Burnley caretaker manager Mike Jackson has told his players to go back to basics in their bid to beat the Premier League drop.
Jackson and his interim coaching team took a point from Sunday’s 1-1 draw at West Ham barely 48 hours after Sean Dyche’s shock sacking, and will be in charge again when Southampton visit Turf Moor on Thursday night.
With little time to prepare for that match, Jackson said he did little to change things tactically and it will be the same again on Thursday as he encourages the players to draw on the approach that has kept the Clarets in the top flight for six years.
“I think you’ve got to draw on those values, definitely,” he said. “It’s just about making little tweaks that you see against different opponents. It’s nothing revolutionary. It’s a set of values, a set of principles that a lot of teams use.
“It’s not rocket science. It’s simple things done really well, the basics.”
Burnley’s players were still digesting the news that Dyche’s nine-and-a-half-year reign was over when they kicked off at the London Stadium on Sunday afternoon, but responded well in the first half, leading through Wout Weghorst’s header before Maxwel Cornet missed a penalty.
But that miss proved crucial and they needed late saves from Nick Pope to earn a point after Tomas Soucek levelled.
“I expected the response,” he said. “I didn’t know how it would affect them when they actually hit the grass because you never know.
“But we started the game really well, we had a good portion of that first half. In terms of moments, there wasn’t that much in it. We had some good chances.”
There was no better chance than Cornet’s penalty miss before the break. The Ivorian, who was brought down by Lukasz Fabianski, took the ball off Jay Rodriguez but after sending the goalkeeper the wrong way with a stuttering run-up, he dragged his spot-kick wide.
It came a week after Cornet missed from close range during the 2-0 defeat to relegation rivals Norwich, but Jackson said the 25-year-old was not letting the incidents get to him.
“He is a positive character,” he said. “I don’t think it really affects him.
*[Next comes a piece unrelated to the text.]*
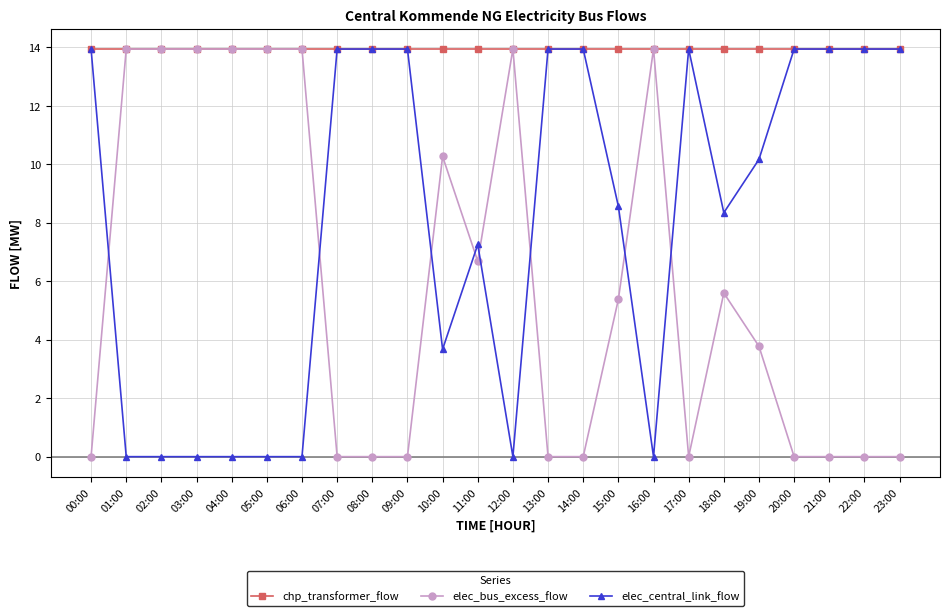

What is the sum of the chp_transformer_flow values at 06:00 and 08:00?

27.9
He just wants to play football, he’s not bothered about everything that goes around it.
“He likes to try and express himself and try to play. He’s not scared of trying things. When you play at the top end of the pitch that’s what you need to do, to try things and express yourself.”
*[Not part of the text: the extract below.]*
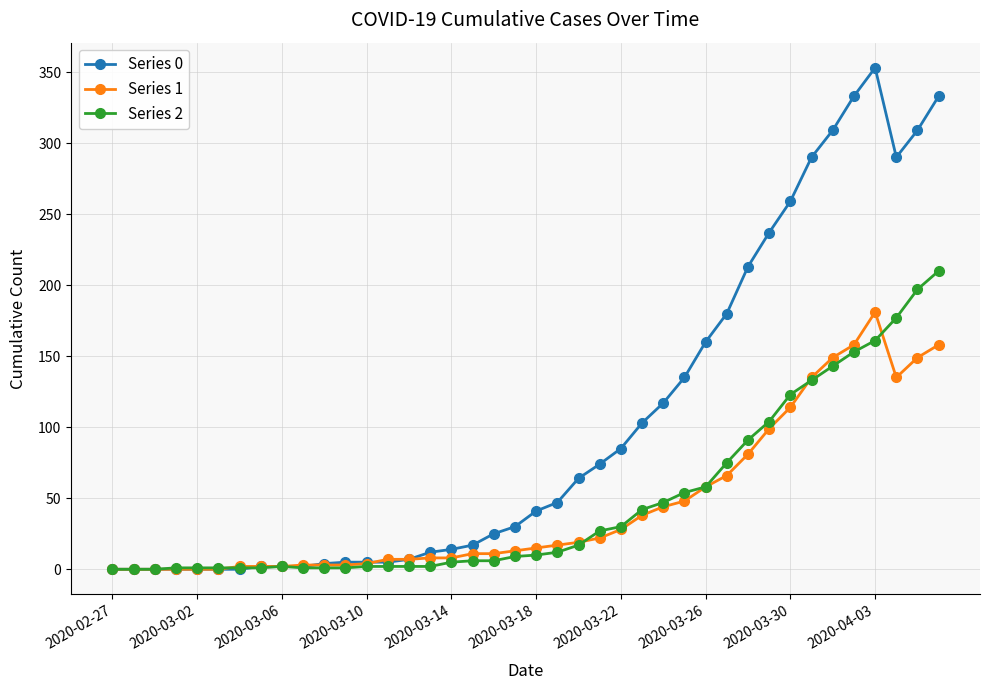

Which series has the widest spread of values?

Series 0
Jackson said he had no news on Burnley’s ongoing managerial search, and did not yet know if he would still be in charge when Wolves visit on Sunday.
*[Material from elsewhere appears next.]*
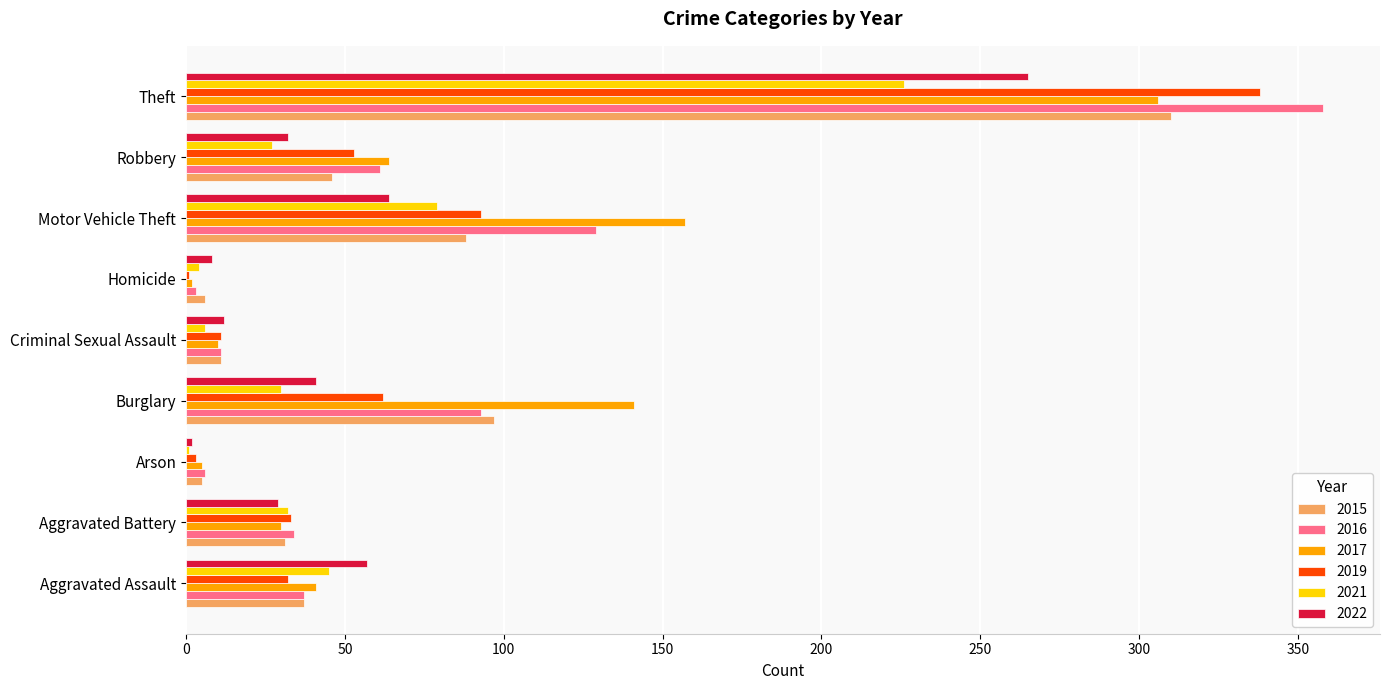

The 2015 series shows 310 at Theft. True or false?

True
The 48-year-old joked he was managing to enjoy the job despite too many hours in the “batcave” analysing video, and has managed to shut out any thoughts about what the future might hold once a permanent successor to Dyche is named.
“I think it just comes through experience over the years,” he said. “That’s what you have to do. Sometimes when you’re younger you try and focus on too many things happening around you.
“As you get older you think about what’s most important thing I need to focus on today and that’s we try and move from day to day.”